### Passage provided
A Ten-Step Program
As a software contractor, it would be extremely unusual to have any say in your host company's hiring. Unfortunately, this means that the people who have arguably seen the "most action" (to use a military expression) have the least input in this critical component of a successful company.
As such, we generally get introduced to new faces with no background information - how much experience do they claim to have? Are they fresh to the programming language? Software development? The country?
I find it very educational to examine a new starter's first few code checkins. Probably not the absolute first, because they will be on their best behaviour, and possibly pair-programming. About the fourth or fifth submission, ideally a brand-new source file. You can tell a hell of a lot from the quality of this, and you can be pretty objective in scoring it. A new person starts with 10 points; knock off a point for each of these mistakes:
- No comment block at the top of the code - a developer should be proud of their work and be happy to stand behind it/explain it/answer questions about it
- Unused members - every IDE on earth will warn about this. The fact that they are checking in code without paying attention to such warnings (or worse, have turned them off) is a concern
- Raw generic types - they've been in the core APIs for six years now - no-one should be writing code with "naked" Lists and Classes
- Pointless boxing - returning a Boolean from a method that just contains if statements could indicate a lack of understanding about the costs of autoboxing
- Copy/paste coding - yes, it's still out there. Any reluctance to write reusable code shows a disregard for future maintainability
- Concrete parameters and return types - returning ArrayList is a warning that the correct use of interfaces is a foreign concept to the developer. This can be a hard habit to break for some.

### Work required
From the passage on scoring a new starter's code, reproduce word for word the part that begins at the words "A Ten-Step Program" and stops after the words "development? The country?".

### Record excerpts
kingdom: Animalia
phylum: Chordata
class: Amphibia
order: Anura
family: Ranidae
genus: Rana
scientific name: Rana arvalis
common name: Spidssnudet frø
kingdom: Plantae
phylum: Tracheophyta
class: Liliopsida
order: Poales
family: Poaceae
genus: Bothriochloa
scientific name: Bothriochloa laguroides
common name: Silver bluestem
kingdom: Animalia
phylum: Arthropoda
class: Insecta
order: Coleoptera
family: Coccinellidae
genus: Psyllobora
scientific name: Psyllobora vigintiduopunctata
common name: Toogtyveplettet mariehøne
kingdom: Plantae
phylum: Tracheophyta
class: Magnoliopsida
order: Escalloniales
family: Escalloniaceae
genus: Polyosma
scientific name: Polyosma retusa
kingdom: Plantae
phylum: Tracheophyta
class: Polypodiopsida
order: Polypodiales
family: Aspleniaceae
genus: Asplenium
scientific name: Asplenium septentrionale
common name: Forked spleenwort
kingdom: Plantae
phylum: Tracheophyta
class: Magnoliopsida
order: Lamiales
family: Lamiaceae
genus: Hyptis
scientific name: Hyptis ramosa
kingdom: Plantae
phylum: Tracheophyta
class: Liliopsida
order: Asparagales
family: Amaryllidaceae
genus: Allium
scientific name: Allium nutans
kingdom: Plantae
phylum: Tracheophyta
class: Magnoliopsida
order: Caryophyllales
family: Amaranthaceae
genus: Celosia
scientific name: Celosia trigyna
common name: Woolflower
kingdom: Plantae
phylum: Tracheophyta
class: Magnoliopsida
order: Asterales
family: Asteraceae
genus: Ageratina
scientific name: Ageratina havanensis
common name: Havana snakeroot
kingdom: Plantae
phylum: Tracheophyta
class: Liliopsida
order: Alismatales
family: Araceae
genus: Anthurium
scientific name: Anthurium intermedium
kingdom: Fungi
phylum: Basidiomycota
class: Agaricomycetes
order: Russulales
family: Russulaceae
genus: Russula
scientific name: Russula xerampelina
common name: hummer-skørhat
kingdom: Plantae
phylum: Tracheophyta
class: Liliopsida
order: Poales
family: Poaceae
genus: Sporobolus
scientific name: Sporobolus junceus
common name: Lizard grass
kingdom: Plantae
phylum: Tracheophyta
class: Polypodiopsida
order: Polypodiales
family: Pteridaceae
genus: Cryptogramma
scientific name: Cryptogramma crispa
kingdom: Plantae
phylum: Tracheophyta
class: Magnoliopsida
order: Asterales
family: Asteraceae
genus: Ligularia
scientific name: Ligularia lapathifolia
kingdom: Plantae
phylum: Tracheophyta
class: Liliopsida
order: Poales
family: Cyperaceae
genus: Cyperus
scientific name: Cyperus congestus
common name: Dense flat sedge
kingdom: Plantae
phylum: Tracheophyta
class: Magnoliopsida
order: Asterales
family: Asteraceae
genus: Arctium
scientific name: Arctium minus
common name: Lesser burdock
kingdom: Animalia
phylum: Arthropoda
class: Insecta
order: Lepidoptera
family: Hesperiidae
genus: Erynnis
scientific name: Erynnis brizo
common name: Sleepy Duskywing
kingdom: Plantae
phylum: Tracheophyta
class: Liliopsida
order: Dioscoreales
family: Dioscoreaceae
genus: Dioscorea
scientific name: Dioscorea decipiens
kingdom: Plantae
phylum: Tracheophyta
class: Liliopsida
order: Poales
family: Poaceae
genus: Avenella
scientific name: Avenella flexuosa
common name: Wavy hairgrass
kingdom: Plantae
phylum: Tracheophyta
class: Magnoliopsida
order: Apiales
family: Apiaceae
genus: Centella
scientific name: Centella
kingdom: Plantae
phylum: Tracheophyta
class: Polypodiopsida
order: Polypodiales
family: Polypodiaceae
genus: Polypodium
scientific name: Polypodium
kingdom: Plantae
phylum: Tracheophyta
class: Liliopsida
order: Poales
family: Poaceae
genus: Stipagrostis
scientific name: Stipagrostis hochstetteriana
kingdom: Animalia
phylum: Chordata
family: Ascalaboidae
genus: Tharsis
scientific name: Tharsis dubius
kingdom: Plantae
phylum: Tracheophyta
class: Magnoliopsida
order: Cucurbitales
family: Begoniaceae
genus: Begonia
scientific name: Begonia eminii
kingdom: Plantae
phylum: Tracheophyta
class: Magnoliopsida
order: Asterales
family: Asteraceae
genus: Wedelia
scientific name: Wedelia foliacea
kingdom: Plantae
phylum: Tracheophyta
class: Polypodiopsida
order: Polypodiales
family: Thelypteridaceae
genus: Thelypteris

### Result of this exercise
A Ten-Step Program
As a software contractor, it would be extremely unusual to have any say in your host company's hiring. Unfortunately, this means that the people who have arguably seen the "most action" (to use a military expression) have the least input in this critical component of a successful company.
As such, we generally get introduced to new faces with no background information - how much experience do they claim to have? Are they fresh to the programming language? Software development? The country?